Top of PAGE TEXT
IT’S TOUGH attending dinner parties these days. Until recently, all an economist had to cope with was a demand for a forecast of house prices–for each of the neighborhoods represented at the table. Now things are harder. Every guest has his own reason for wanting a forecast of oil and gasoline prices.
Politicians are convinced that the price of gasoline will affect who controls the House of Representatives after the November elections. Republicans profess to see the recent 50-cent-per-gallon drop in prices reflected in an up tick in their polling ratings.
Monetary policy types also want to know about oil prices. The recent decline, they say, provides ammunition to the members of the Federal Reserve Board’s monetary policy committee who want to extend the “pause” in interest rate increases as they battle the inflation hawks who are arguing for just one more rate rise.
Bottom of PAGE TEXT
Top of DATA SHOWN
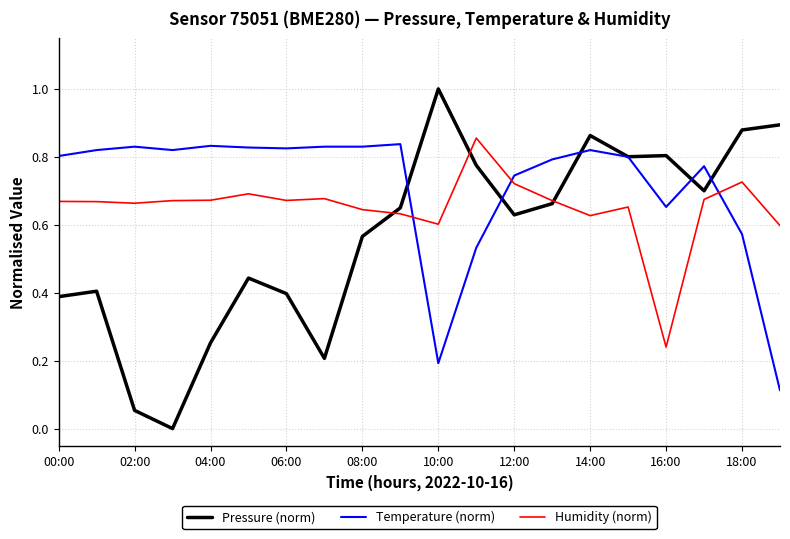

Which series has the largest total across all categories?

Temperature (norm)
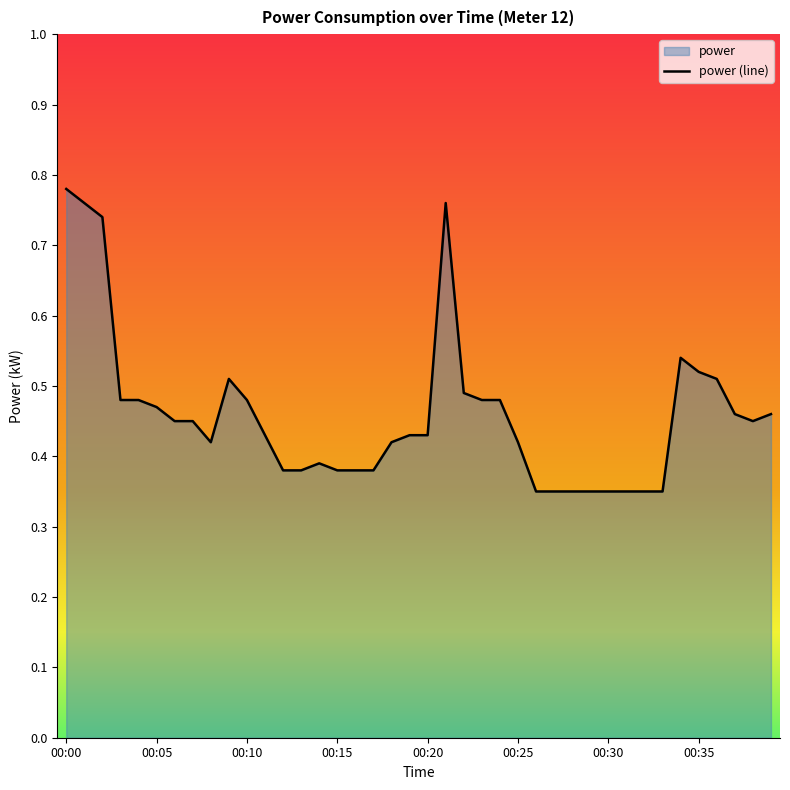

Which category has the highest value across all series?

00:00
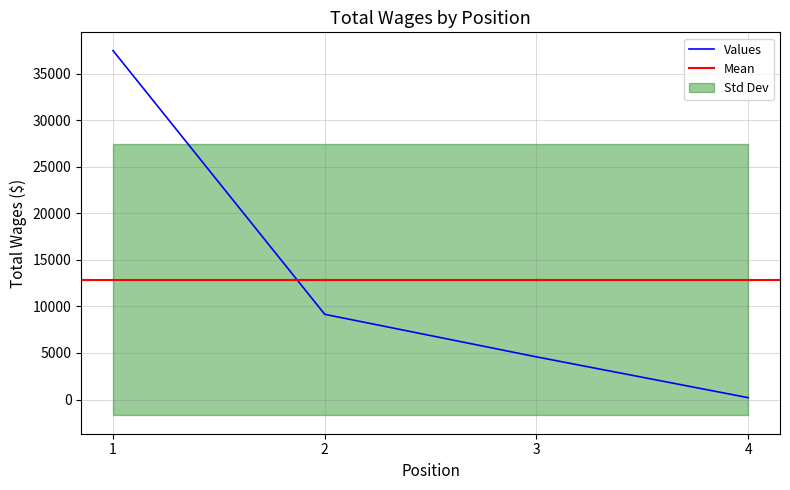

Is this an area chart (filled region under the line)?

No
Bottom of DATA SHOWN
▸ TASK A
List every kind of price that the economics column says people want forecast.
▸ TASK B
Set down the lines of the chart image records word for word, leaving out the pictures.
The text and the records have no connection to each other.

▸ YOUR SOLUTION A
House prices, oil prices, gasoline prices

▸ YOUR SOLUTION B
Which series has the largest total across all categories?

Temperature (norm)

Which category has the highest value across all series?

00:00

Is this an area chart (filled region under the line)?

No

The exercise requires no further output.